~/siphon

Change data capture (CDC)

CDC ("continuous sync" / follow mode) keeps a target database in step with a source by streaming changes as they happen, rather than re-running a full backup/restore. siphon streams the source's logical change stream and applies each change to the target continuously, until interrupted. It works same-engine (Postgres→Postgres, MySQL→MySQL) and cross-engine (Postgres→MySQL) alike, because changes are carried as engine-neutral CanonicalChanges and replayed natively on the target.

How it works

internal/app/cdc.go holds:

  • CDCState — the persisted resume record (job_id, source/target profiles, last_applied_lsn for Postgres, last_binlog_file + last_binlog_pos for MySQL/MariaDB, updated_at).
  • saveCDCState / loadCDCState — JSON state files under a per-user directory resolved from SIPHON_STATE_HOME, then XDG_STATE_HOME, then $HOME/.local/state/siphon/cdc.
  • RunCDC — the capability-gated entry point. Both drivers must advertise CapCDC. It connects source and target, then:
    1. First run (no prior state): captures the source's current stream position (BasePositioner.CurrentPosition), takes an initial schema+data snapshot via the canonical transfer pipe (InspectSchemaEmitCanonicalConsumeCanonical), persists the start position, then streams changes committed after it.
    2. Restart (prior state exists): resumes from the saved position, no snapshot.
    3. Stream loop: ChangeStreamer.StreamChanges (unbounded) emits each CanonicalChange; RunCDC applies it via CanonicalTransfer.ApplyChange on the target and persists the streamer's delivered position on exit.
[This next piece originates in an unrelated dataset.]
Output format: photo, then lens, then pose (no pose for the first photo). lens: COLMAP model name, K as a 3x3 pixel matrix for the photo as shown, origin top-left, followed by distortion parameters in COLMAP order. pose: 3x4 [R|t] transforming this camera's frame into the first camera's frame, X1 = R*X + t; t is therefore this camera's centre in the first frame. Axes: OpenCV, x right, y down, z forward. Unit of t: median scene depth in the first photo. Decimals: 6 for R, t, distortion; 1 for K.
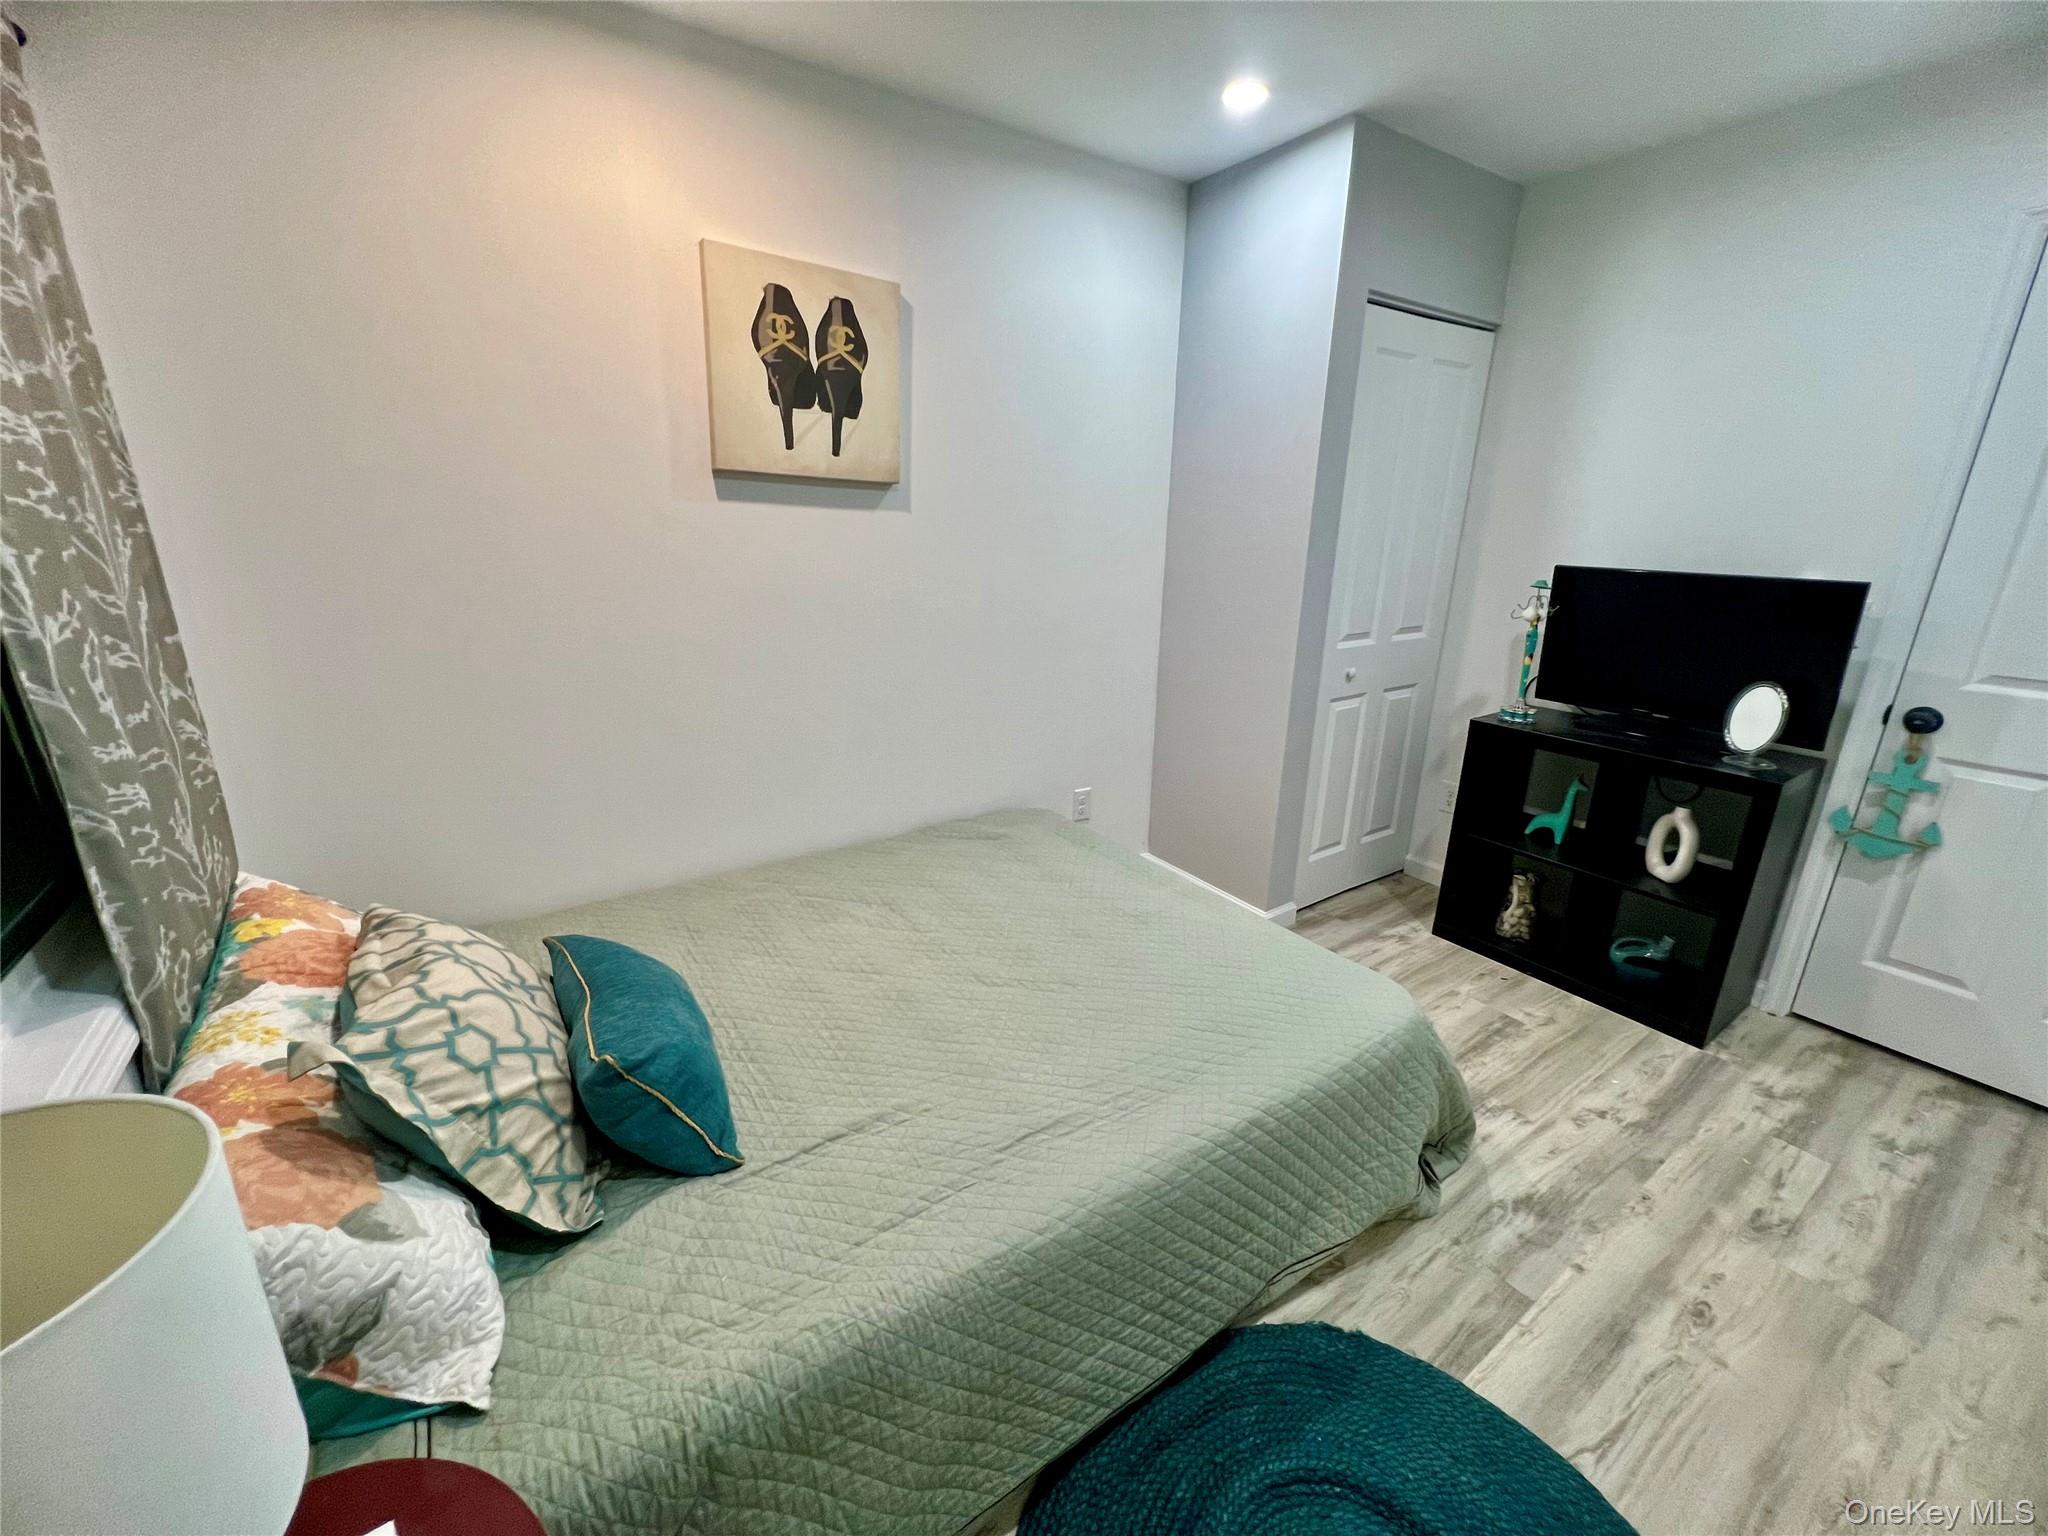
lens RADIAL K [[818.2, 0, 1015.0], [0, 818.2, 763.5], [0, 0, 1]] dist [0.000602, 0.000081]
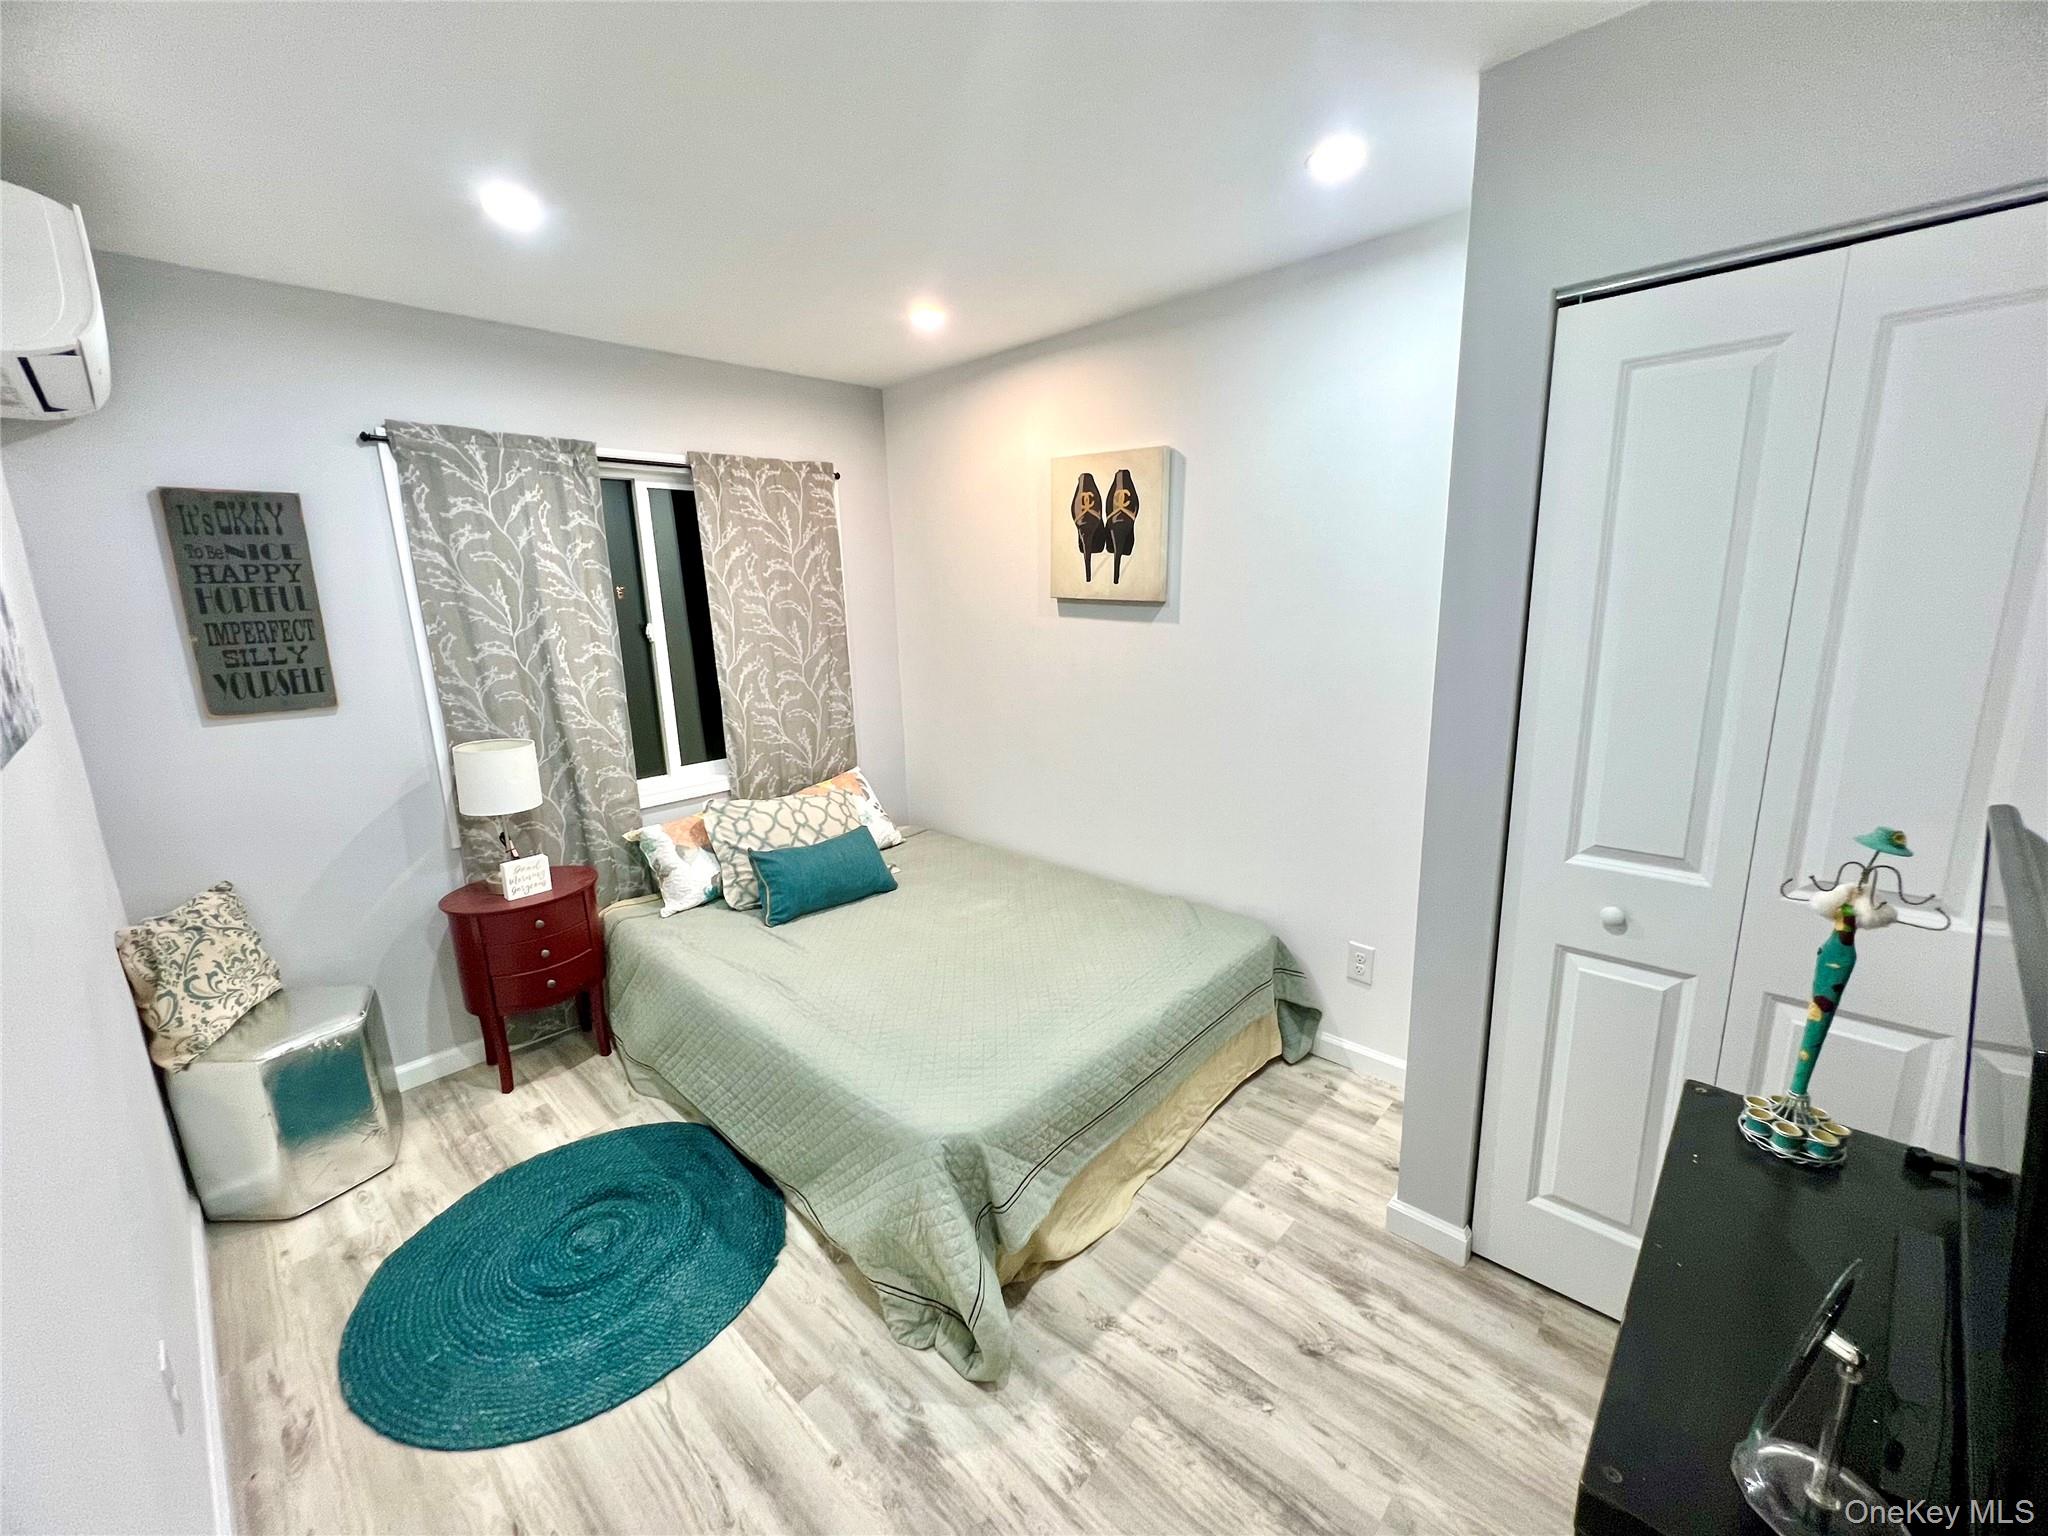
lens RADIAL K [[826.8, 0, 1019.6], [0, 826.8, 765.2], [0, 0, 1]] dist [-0.001973, 0.000542]
pose [[0.204630, 0.188944, -0.960430, 1.166665], [-0.256507, 0.957255, 0.133668, -0.248523], [0.944632, 0.219005, 0.244349, 0.628187]]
The job_id is a stable hash of (from, to), so re-running the same continuous sync resumes from the same state file.

CDCState save/load round-trip, the state-dir resolution, and the no-capability rejection are unit-tested (internal/app/cdc_test.go). End-to-end streaming (same-engine, cross-engine, and resume) is covered by integration tests (internal/app/cdc_integration_test.go, -tags integration).

The CLI surface

Two equivalent entry points:

# Dedicated command
siphon cdc <from> <to>
siphon cdc --from pg-prod --to pg-replica

# sync follow mode (equivalent)
siphon sync --from pg-prod --to pg-replica --continuous

Both stream continuously until interrupted. Press Ctrl-C to stop cleanly — ctx cancellation is the normal termination signal; the final position is persisted on exit so a later run resumes without a gap.

Status

CapabilityStatus
CDCState persistence (save/load)✅ Works (unit-tested)
State-dir resolution (SIPHON_STATE_HOME / XDG_STATE_HOME)✅ Works (unit-tested)
Resume from prior state on restart✅ Works
Capability gating on CapCDC✅ Works (true on postgres, mysql, mariadb)
siphon cdc CLI subcommand✅ Wired
sync --continuous follow mode✅ Routes to RunCDC
Initial snapshot → stream handoff✅ Works
Continuous change streaming (same + cross-engine)✅ Works

Resume state

RunCDC resumes from the last persisted position. State files live at:

$SIPHON_STATE_HOME/cdc/<job-id>.state        # if SIPHON_STATE_HOME is set
$XDG_STATE_HOME/siphon/cdc/<job-id>.state     # else if XDG_STATE_HOME is set
$HOME/.local/state/siphon/cdc/<job-id>.state  # default

Each file is JSON: source/target profiles plus the last applied position (LSN for Postgres, binlog file + offset for MySQL/MariaDB).

Checkpoint/resume granularity is "since the streamer's last delivered position." RunCDC persists the position the change streamer reports when the stream stops — a position tied to what was actually delivered, never ahead of it. There is deliberately no ahead-of-stream periodic checkpoint: writing the source's current WAL/binlog end mid-stream would, after a crash, resume past changes that were streamed but never applied — silent data loss. After a crash it resumes from the last persisted position and re-applies the tail. This is safe because delivery is at-least-once and ApplyChange is idempotent: INSERT is idempotent (upsert), and UPDATE/DELETE target by primary key. Re-applying the tail is therefore a no-op — no gaps, no duplicates.

Limitations

  • Postgres source requires wal_level=logical and sufficient max_replication_slots / max_wal_senders; MySQL/MariaDB source requires row-based binlogging. These are the same prerequisites as incremental backup.
  • At-least-once, not exactly-once — see resume granularity above. Correct because apply is idempotent; a target with non-idempotent side effects (triggers, etc.) is out of scope.
  • Snapshot consistency window — the start position is captured before the snapshot, so changes committed during the snapshot are re-streamed and re-applied idempotently rather than lost.